A reflection on Mark 1: 9-15 by Imogen Nay
Sara Maitland writes in A Book of Silence about her own journey into silence as a modern day, somewhat alternative hermit. In one particular chapter Sara describes some time she spent in the Sinai Desert and this leads her into some specific insights. In an engaging paragraph she writes:
I started to think that perhaps silence is God. Perhaps God is silence – the shining, spinning ring of ‘pure endless light’. Perhaps God speaking is a ‘verb’, an act, but God in perfect self-communication in love with the Trinity, is silence and therefore is silence. God is silence, a silence that is positive, alive, actual and of its ‘nature’ unbreakable.*
It is the first Sunday of Lent and a time when the Church year invites us to enter into the desert with Jesus and to face Satan, our demons and temptation. Through fasting, discipline and prayer we are encouraged to have faith in the power of God to overcome our weakness and also to accept forgiveness: it is a period of repentance, of self-discovery and sacrifice. As the Book of Common Prayer collect puts it:
O Lord, who for our sake didst fast forty days and forty nights; Give us grace to use such abstinence, that, our flesh being subdued to the Spirit, we may ever obey thy godly motions in righteousness and true holiness, to thy Godly honour and glory, who livest and reignest with the Father and the Holy Ghost, one God, world without end.

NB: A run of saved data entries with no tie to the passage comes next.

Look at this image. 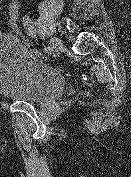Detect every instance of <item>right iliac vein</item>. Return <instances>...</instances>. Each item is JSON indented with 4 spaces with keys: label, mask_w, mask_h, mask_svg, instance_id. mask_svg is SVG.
I'll list each match as a JSON object with an SVG mask.
<instances>
[{
    "label": "right iliac vein",
    "mask_w": 131,
    "mask_h": 177,
    "mask_svg": "<svg viewBox=\"0 0 131 177\" xmlns=\"http://www.w3.org/2000/svg\"><path fill=\"white\" fill-rule=\"evenodd\" d=\"M50 43H51L52 47L56 50H61L64 48L62 41L57 37H52L50 39Z\"/></svg>",
    "instance_id": "63e3f726"
}]
</instances>
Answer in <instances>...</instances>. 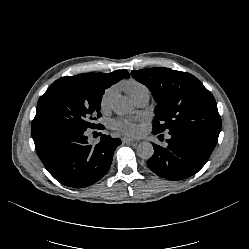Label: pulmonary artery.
I'll list each match as a JSON object with an SVG mask.
<instances>
[{"mask_svg": "<svg viewBox=\"0 0 249 249\" xmlns=\"http://www.w3.org/2000/svg\"><path fill=\"white\" fill-rule=\"evenodd\" d=\"M150 99V94H142L134 99L135 104L138 107H145Z\"/></svg>", "mask_w": 249, "mask_h": 249, "instance_id": "obj_1", "label": "pulmonary artery"}]
</instances>
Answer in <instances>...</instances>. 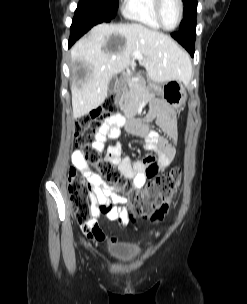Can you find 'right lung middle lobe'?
<instances>
[{"label": "right lung middle lobe", "mask_w": 247, "mask_h": 304, "mask_svg": "<svg viewBox=\"0 0 247 304\" xmlns=\"http://www.w3.org/2000/svg\"><path fill=\"white\" fill-rule=\"evenodd\" d=\"M118 0H80L77 16H95L112 19L116 16Z\"/></svg>", "instance_id": "dd1d6c3e"}]
</instances>
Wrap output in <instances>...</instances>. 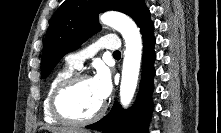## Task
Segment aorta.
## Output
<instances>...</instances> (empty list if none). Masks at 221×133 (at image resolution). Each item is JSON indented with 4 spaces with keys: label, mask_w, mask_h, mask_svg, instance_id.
Returning a JSON list of instances; mask_svg holds the SVG:
<instances>
[{
    "label": "aorta",
    "mask_w": 221,
    "mask_h": 133,
    "mask_svg": "<svg viewBox=\"0 0 221 133\" xmlns=\"http://www.w3.org/2000/svg\"><path fill=\"white\" fill-rule=\"evenodd\" d=\"M102 24L121 33L125 41V51L120 85V102L127 108L136 91L142 57V38L135 22L118 12H106L100 16Z\"/></svg>",
    "instance_id": "aorta-1"
}]
</instances>
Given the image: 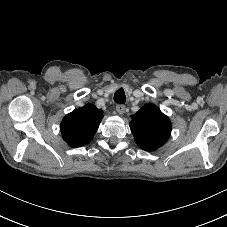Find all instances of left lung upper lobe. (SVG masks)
<instances>
[{
  "instance_id": "left-lung-upper-lobe-1",
  "label": "left lung upper lobe",
  "mask_w": 227,
  "mask_h": 227,
  "mask_svg": "<svg viewBox=\"0 0 227 227\" xmlns=\"http://www.w3.org/2000/svg\"><path fill=\"white\" fill-rule=\"evenodd\" d=\"M130 128L138 146L154 151L168 140L171 122L157 106L148 104L133 115Z\"/></svg>"
}]
</instances>
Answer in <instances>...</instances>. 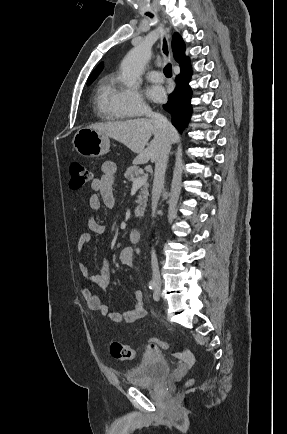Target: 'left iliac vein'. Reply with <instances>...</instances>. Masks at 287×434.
I'll return each instance as SVG.
<instances>
[{
    "instance_id": "1",
    "label": "left iliac vein",
    "mask_w": 287,
    "mask_h": 434,
    "mask_svg": "<svg viewBox=\"0 0 287 434\" xmlns=\"http://www.w3.org/2000/svg\"><path fill=\"white\" fill-rule=\"evenodd\" d=\"M153 298L155 301H158L160 299V287L157 286V288L155 289L154 293H153Z\"/></svg>"
}]
</instances>
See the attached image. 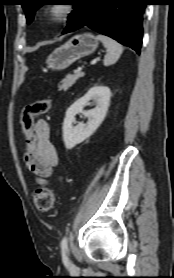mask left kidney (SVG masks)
<instances>
[{"label":"left kidney","instance_id":"left-kidney-1","mask_svg":"<svg viewBox=\"0 0 174 278\" xmlns=\"http://www.w3.org/2000/svg\"><path fill=\"white\" fill-rule=\"evenodd\" d=\"M111 97V91L105 86L92 87L83 97L75 101L66 111L63 123V141L67 149H72L89 138L104 120ZM94 100L97 103L96 108L84 111V106ZM82 113L88 118L86 124L79 123L73 126L75 115Z\"/></svg>","mask_w":174,"mask_h":278}]
</instances>
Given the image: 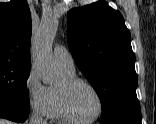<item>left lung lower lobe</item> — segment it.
I'll list each match as a JSON object with an SVG mask.
<instances>
[{
	"label": "left lung lower lobe",
	"mask_w": 156,
	"mask_h": 124,
	"mask_svg": "<svg viewBox=\"0 0 156 124\" xmlns=\"http://www.w3.org/2000/svg\"><path fill=\"white\" fill-rule=\"evenodd\" d=\"M112 124H136V123H122V122H120V123H112ZM138 124H140V123H138Z\"/></svg>",
	"instance_id": "left-lung-lower-lobe-1"
}]
</instances>
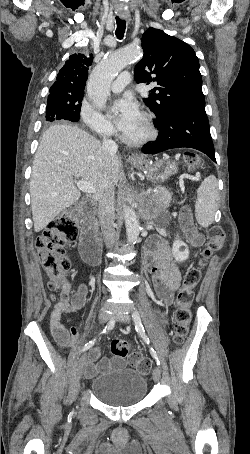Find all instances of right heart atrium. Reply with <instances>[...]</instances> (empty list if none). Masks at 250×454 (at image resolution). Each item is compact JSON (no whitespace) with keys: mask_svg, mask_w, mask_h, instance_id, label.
<instances>
[{"mask_svg":"<svg viewBox=\"0 0 250 454\" xmlns=\"http://www.w3.org/2000/svg\"><path fill=\"white\" fill-rule=\"evenodd\" d=\"M80 118L84 126L100 136L113 134L112 124L87 100H83L80 107Z\"/></svg>","mask_w":250,"mask_h":454,"instance_id":"d8ad5b80","label":"right heart atrium"}]
</instances>
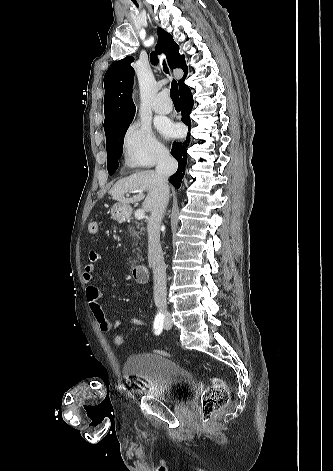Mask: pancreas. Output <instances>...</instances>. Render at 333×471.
<instances>
[{
    "label": "pancreas",
    "mask_w": 333,
    "mask_h": 471,
    "mask_svg": "<svg viewBox=\"0 0 333 471\" xmlns=\"http://www.w3.org/2000/svg\"><path fill=\"white\" fill-rule=\"evenodd\" d=\"M135 225L128 226V233L136 241L135 245H138V242L141 241V236L144 234L145 229L143 228L141 223H138L136 220L132 221ZM141 244V243H139ZM137 251H140V248L137 247ZM133 252H135V249H133ZM140 259V256L137 255L134 260H131V264H135L137 260Z\"/></svg>",
    "instance_id": "obj_1"
}]
</instances>
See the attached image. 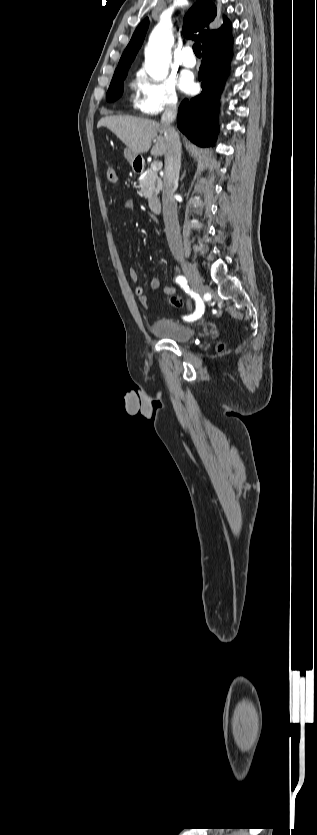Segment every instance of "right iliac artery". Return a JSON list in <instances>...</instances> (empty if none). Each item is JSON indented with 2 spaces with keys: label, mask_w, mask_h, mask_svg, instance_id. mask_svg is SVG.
<instances>
[{
  "label": "right iliac artery",
  "mask_w": 317,
  "mask_h": 835,
  "mask_svg": "<svg viewBox=\"0 0 317 835\" xmlns=\"http://www.w3.org/2000/svg\"><path fill=\"white\" fill-rule=\"evenodd\" d=\"M176 282H177V283H178V284H179V285H180V286L184 289V291H185L186 293H188L189 295H191V297H192V298L195 300V302H196V311H195V313H194L193 315H191V316L189 317V320H196V319L200 318V317L202 316V314L204 313V303H203L202 299L200 298V296H199L198 294H196L195 292H193V291L189 288V286L187 285V280H186V278H185V277H183V276H178V277L176 278Z\"/></svg>",
  "instance_id": "right-iliac-artery-1"
}]
</instances>
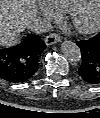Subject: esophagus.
I'll return each mask as SVG.
<instances>
[{
	"label": "esophagus",
	"instance_id": "obj_1",
	"mask_svg": "<svg viewBox=\"0 0 100 118\" xmlns=\"http://www.w3.org/2000/svg\"><path fill=\"white\" fill-rule=\"evenodd\" d=\"M61 41V37L56 33H51L45 38L46 45H53Z\"/></svg>",
	"mask_w": 100,
	"mask_h": 118
}]
</instances>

Sara’s reflection on silence in the desert made me wonder about the relationship between the desert and God’s creative silence. It’s true that we spend a lot of time in the Church reflecting upon the Word – the act of the Father in Christ the Son. But if what lies behind that act is God’s silence, what is the implication for our devotional practice, for our seeking of wisdom in the Holy Mystery of Divinity?
In Powers and Submissions, Sarah Coakley addresses the charge of whether ascetic practices have been used to encourage women’s submission, disassociated introversion, apolitical anaesthesia and ultimately the silencing of women**. She argues that contemplative practice should be at the centre of feminist theologies, as being that which leads to a proper disciplining of self as well as assisting freedom from all that binds and manipulates. She writes: ‘the means of peace, and indeed of the final gender equity that must attend it, are patient practices of transparency to God, by whose light political strategies must ultimately also be illuminated.’***
Such a feminist theology of contemplative practice as a philosophy of religion fits neatly into the Lenten themes of fasting and prayer. If the ‘Church’ and religious tradition have been guilty of subjecting women to various limiting stereotypes and models, freedom from religious misuse of power and subjection comes for Coakley through the patient practice of silence.

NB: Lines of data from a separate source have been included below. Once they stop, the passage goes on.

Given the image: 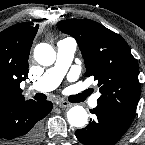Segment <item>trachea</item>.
Here are the masks:
<instances>
[{
    "label": "trachea",
    "instance_id": "obj_1",
    "mask_svg": "<svg viewBox=\"0 0 145 145\" xmlns=\"http://www.w3.org/2000/svg\"><path fill=\"white\" fill-rule=\"evenodd\" d=\"M90 93L89 92H84L83 94H82V96H84V97H86L87 95H89ZM35 99L36 100H45L46 99V95L45 94H42V93H37L36 95H35Z\"/></svg>",
    "mask_w": 145,
    "mask_h": 145
}]
</instances>
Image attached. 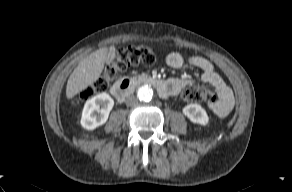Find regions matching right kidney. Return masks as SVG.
Returning a JSON list of instances; mask_svg holds the SVG:
<instances>
[{"label":"right kidney","instance_id":"1","mask_svg":"<svg viewBox=\"0 0 292 192\" xmlns=\"http://www.w3.org/2000/svg\"><path fill=\"white\" fill-rule=\"evenodd\" d=\"M113 106L114 100L105 92L87 100L82 111V127L87 130H94L106 123Z\"/></svg>","mask_w":292,"mask_h":192}]
</instances>
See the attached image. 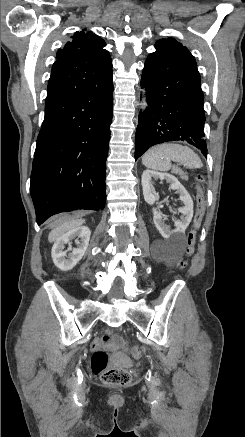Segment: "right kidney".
Wrapping results in <instances>:
<instances>
[{"label": "right kidney", "instance_id": "ca27d5eb", "mask_svg": "<svg viewBox=\"0 0 245 437\" xmlns=\"http://www.w3.org/2000/svg\"><path fill=\"white\" fill-rule=\"evenodd\" d=\"M90 235L91 231L88 227L79 226L59 237L51 252L55 266L62 271L71 270L84 256ZM72 240H75L76 248L72 247ZM66 244H68V248L64 250Z\"/></svg>", "mask_w": 245, "mask_h": 437}]
</instances>
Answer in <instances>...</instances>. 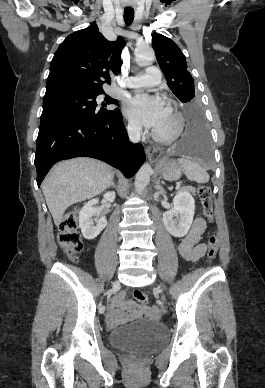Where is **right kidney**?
I'll return each instance as SVG.
<instances>
[{
	"instance_id": "obj_1",
	"label": "right kidney",
	"mask_w": 265,
	"mask_h": 388,
	"mask_svg": "<svg viewBox=\"0 0 265 388\" xmlns=\"http://www.w3.org/2000/svg\"><path fill=\"white\" fill-rule=\"evenodd\" d=\"M104 200L114 202L115 192H106L103 196ZM99 200H90L84 204L79 214V228L85 240H94L98 234L107 226L106 216H101V208H96Z\"/></svg>"
}]
</instances>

It is perhaps no coincidence that two very different but similarly engaged contemporary (feminist) writers on religion should be drawn to silence and contemplation as a means of liberation. It is perhaps only from the deep creative silence of God that a proper religious renewal can emerge, one that re-generates religious language and practice.

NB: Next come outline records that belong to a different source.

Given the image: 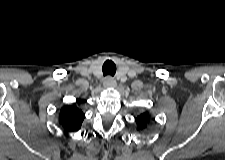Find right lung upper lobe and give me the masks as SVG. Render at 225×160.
Returning a JSON list of instances; mask_svg holds the SVG:
<instances>
[{
	"instance_id": "cb5924a9",
	"label": "right lung upper lobe",
	"mask_w": 225,
	"mask_h": 160,
	"mask_svg": "<svg viewBox=\"0 0 225 160\" xmlns=\"http://www.w3.org/2000/svg\"><path fill=\"white\" fill-rule=\"evenodd\" d=\"M85 118V114L75 106H64L60 110L59 123L68 133H74L78 131Z\"/></svg>"
}]
</instances>
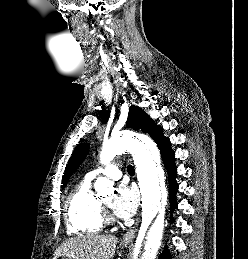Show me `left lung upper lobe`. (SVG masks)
<instances>
[{
  "instance_id": "obj_1",
  "label": "left lung upper lobe",
  "mask_w": 248,
  "mask_h": 259,
  "mask_svg": "<svg viewBox=\"0 0 248 259\" xmlns=\"http://www.w3.org/2000/svg\"><path fill=\"white\" fill-rule=\"evenodd\" d=\"M126 126L136 130L141 129L143 132L149 133L158 146L161 145L164 141L169 140L163 136L161 127H158L156 124H154L152 119L137 106L130 107ZM88 150L89 145L83 144L79 145L78 148L74 151L63 175V187L66 185V182L71 174L85 159Z\"/></svg>"
}]
</instances>
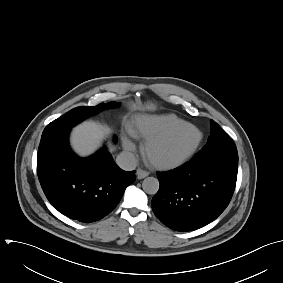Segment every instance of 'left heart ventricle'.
<instances>
[{
	"label": "left heart ventricle",
	"mask_w": 283,
	"mask_h": 283,
	"mask_svg": "<svg viewBox=\"0 0 283 283\" xmlns=\"http://www.w3.org/2000/svg\"><path fill=\"white\" fill-rule=\"evenodd\" d=\"M197 132L191 127H182L167 141L151 150V157L159 161H171L186 153L195 143Z\"/></svg>",
	"instance_id": "left-heart-ventricle-1"
}]
</instances>
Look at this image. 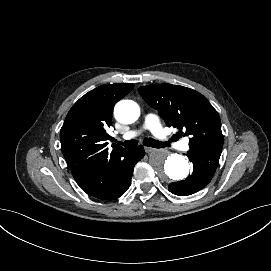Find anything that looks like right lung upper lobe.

The question of the language we use to speak of God and to God is at the heart of course of the practice of religious belief and doctrine. In my own Church (the Church of England) the work of organisations, like ‘Inclusive Church’ seek to employ language as a means of expressing the inclusive love of God. In their commitment to diversity, play, creativity, freedom and novelty in liturgy, prayer, poetry and theology they hope to translate a theology of inclusion into a practice of inclusion.
If communities find that language is a barrier to communion perhaps sitting in silence together (for a time) is a strategy for renewal. At a recent Inclusive Language conference I was very moved and challenged by the idea of a silent Eucharist which one woman told me she had been involved in. I imagined being part of such a service, where the actions of Christ are brought into silent focus, as we keep silent and remember the story through mime. What possibilities of renewal of liturgical language might come through such a discipline?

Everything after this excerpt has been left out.